The Party for Bosnia and Herzegovina, SBH, led by Haris Silajdzic said Ivanic had "consciously deceived the democratic public in Bosnia and abroad, thus facilitating the introduction of nationalist policies by the SDS."


Ivanic claimed that he had formed RS's first multi-ethnic government. He has already appointed 65-year-old Bosnian Muslim Fuad Turalic to the post of Minister for Foreign Economic Relations. And now he is promising that a significant number of deputy-minister positions would go to other non-Serbs.


But some dismissed his move as only a token measure. Zekerijah Osmic from the SDP said "one minister cannot represent multi-ethnicity".

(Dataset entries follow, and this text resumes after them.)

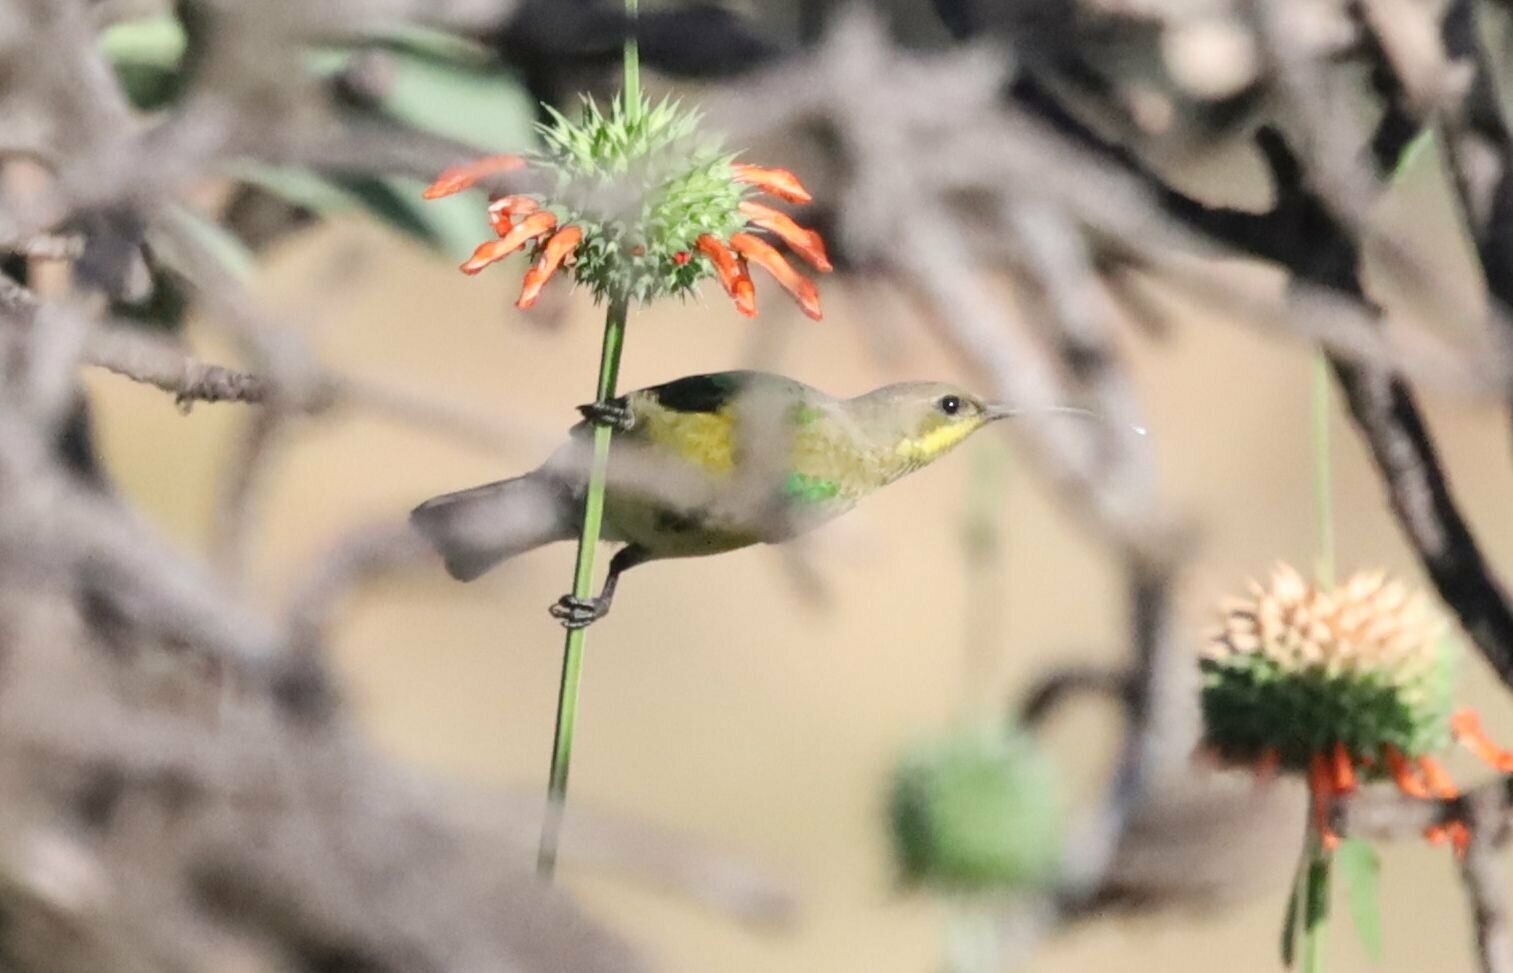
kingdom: Animalia
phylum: Chordata
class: Aves
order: Passeriformes
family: Nectariniidae
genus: Nectarinia
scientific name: Nectarinia famosa
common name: Malachite sunbird
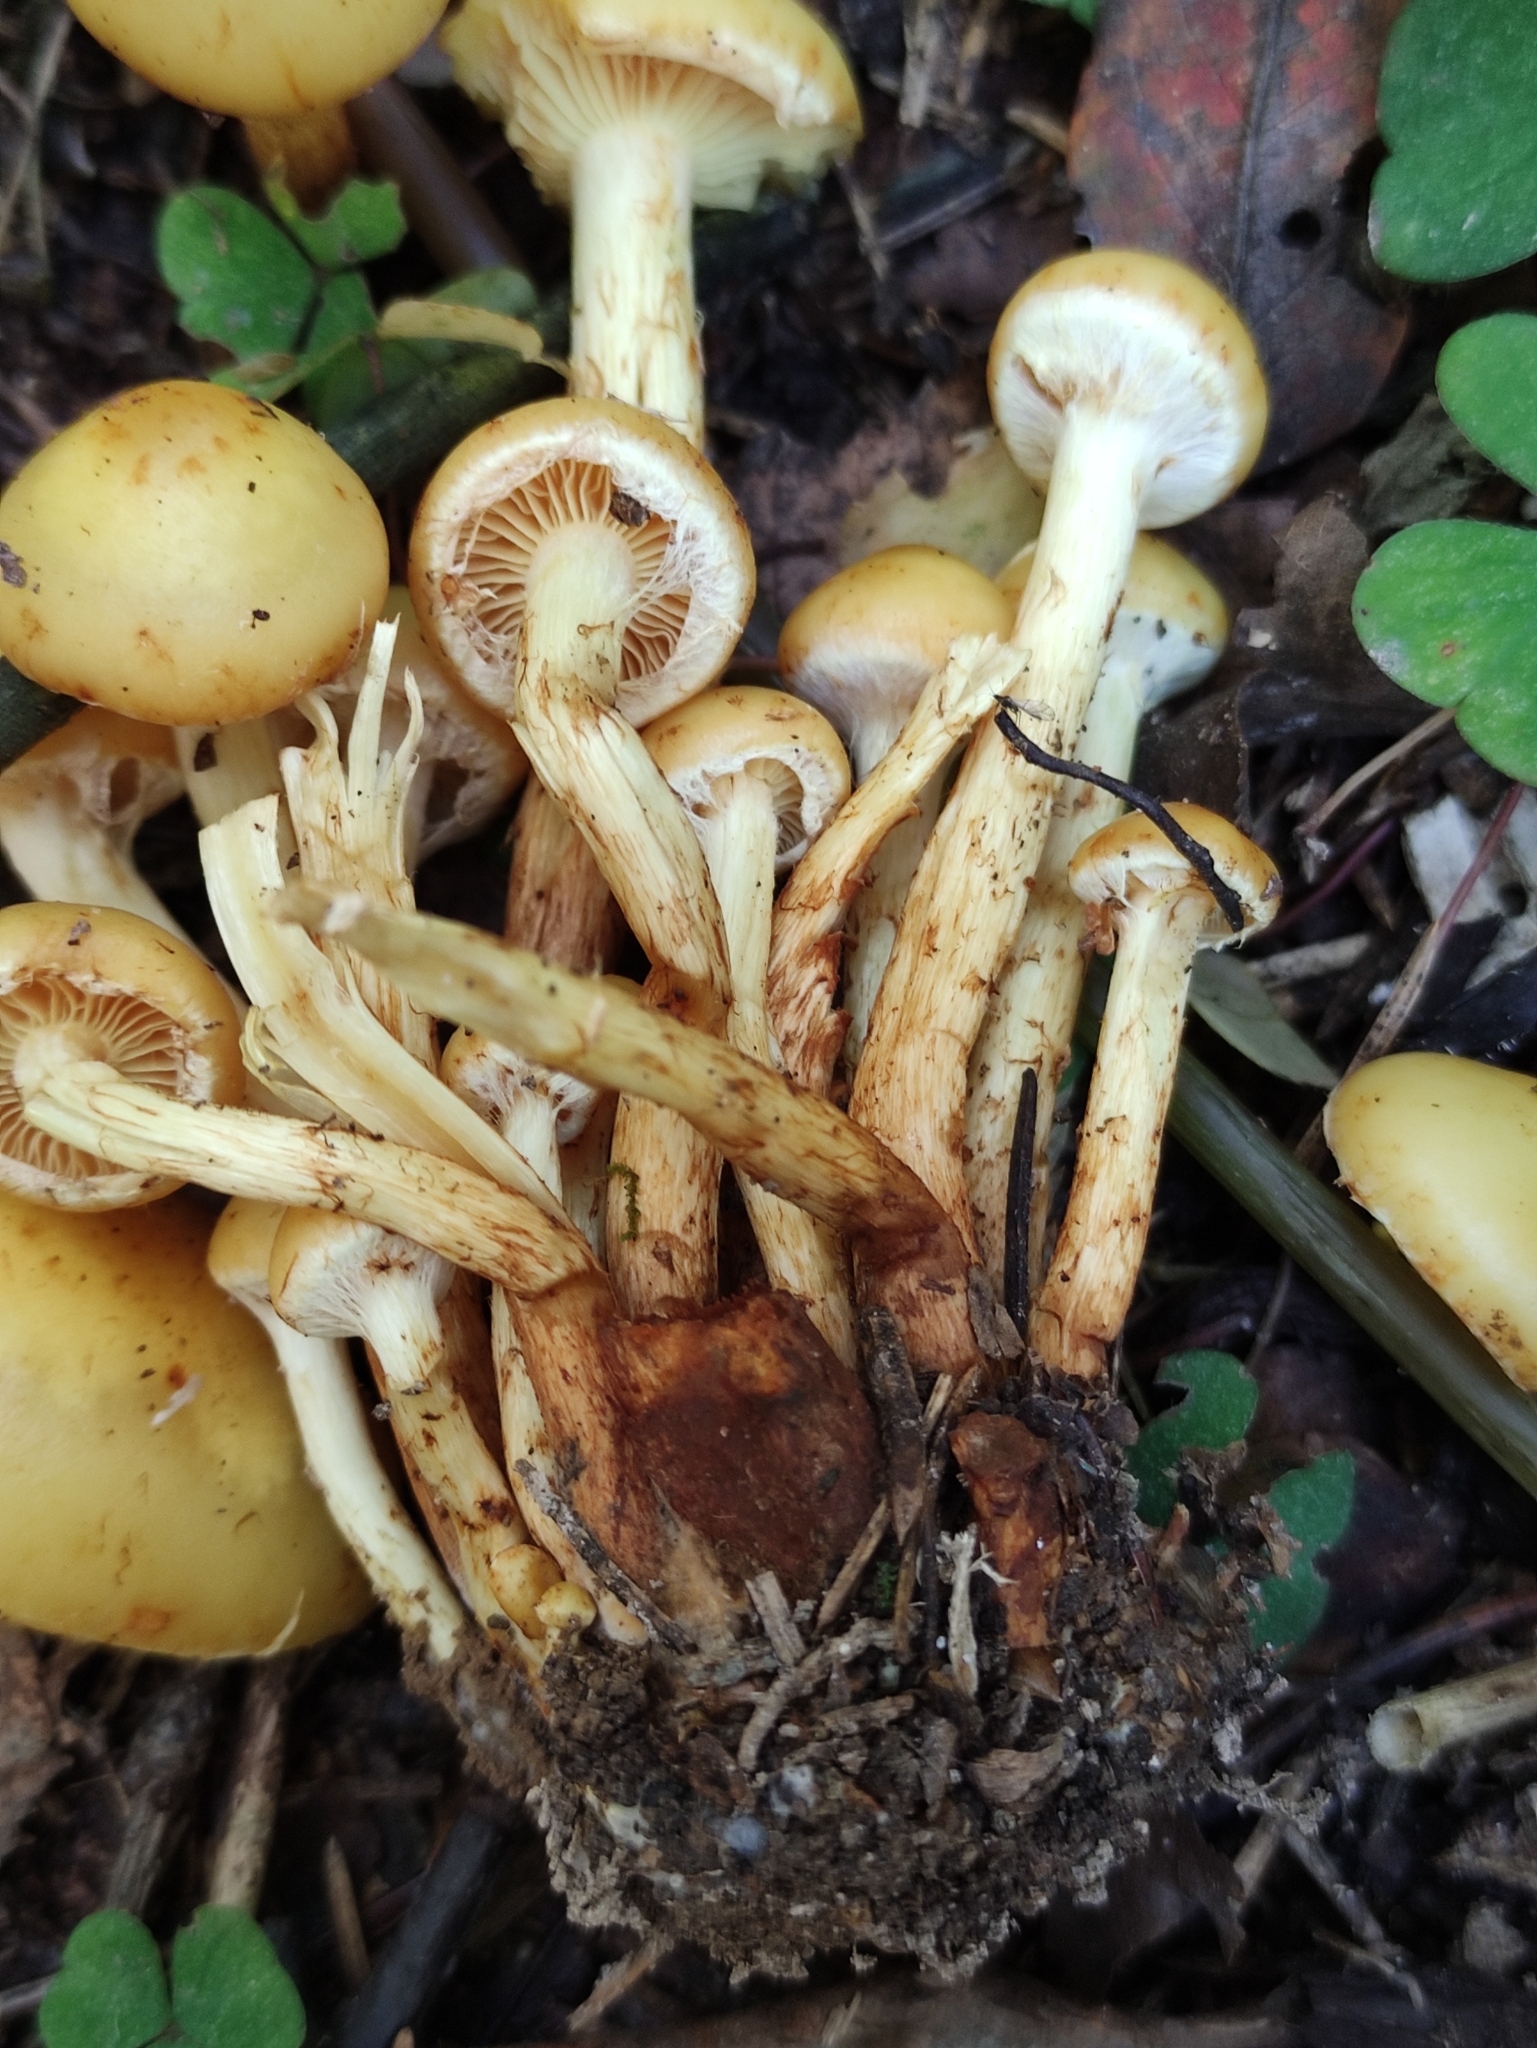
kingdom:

Ivanic also faces criticism at home. SDS supporters claim that he is acting undemocratically in failing to appoint the appropriate number of posts for the party, which gained most of the Bosnian Serb votes in the November elections.


Former prime minister Dodik has been careful in avoiding direct attacks on Ivanic, focusing his criticism on the SDS instead. He has accused the party both of complicity in war crimes as well as betraying Serbian interests.


Believing that the SDS/PDP coalition will fall apart, he sees an opportunity in replacing the SDS in the coalition with his own SNSD.


Dodik has publicly stated that half of the current SDS leadership should be brought to the International War Crimes Tribunal in The Hague.


At the same time, Dodik, for years a favourite of the international community, has tried to portray himself as a bigger patriot than the SDS. He recently attacked the party for betraying RS by accepting Bosnian state symbols in the parliament.


It was the dire state of the RS economy that forced Ivanic to give into international pressure. Ivanic has inherited a precarious economic situation: 40 per cent unemployment, a slump in industrial production and a high budget deficit.


Additionally, government revenue has dropped, cutting the budget by $750,0000 a month. If the situation continues it would take RS more than 16 years to pay off its current budget deficit of $150 million.


Added to this is the $3.4 billion domestic and foreign debt. First installments of Western credit pay-offs are due this year to the tune of $81 million.


Ivanic has, so far, played a shrewd political game. His removal of Popovic and his support for the moderate Alliance for Change has, for the moment, diffused international concerns.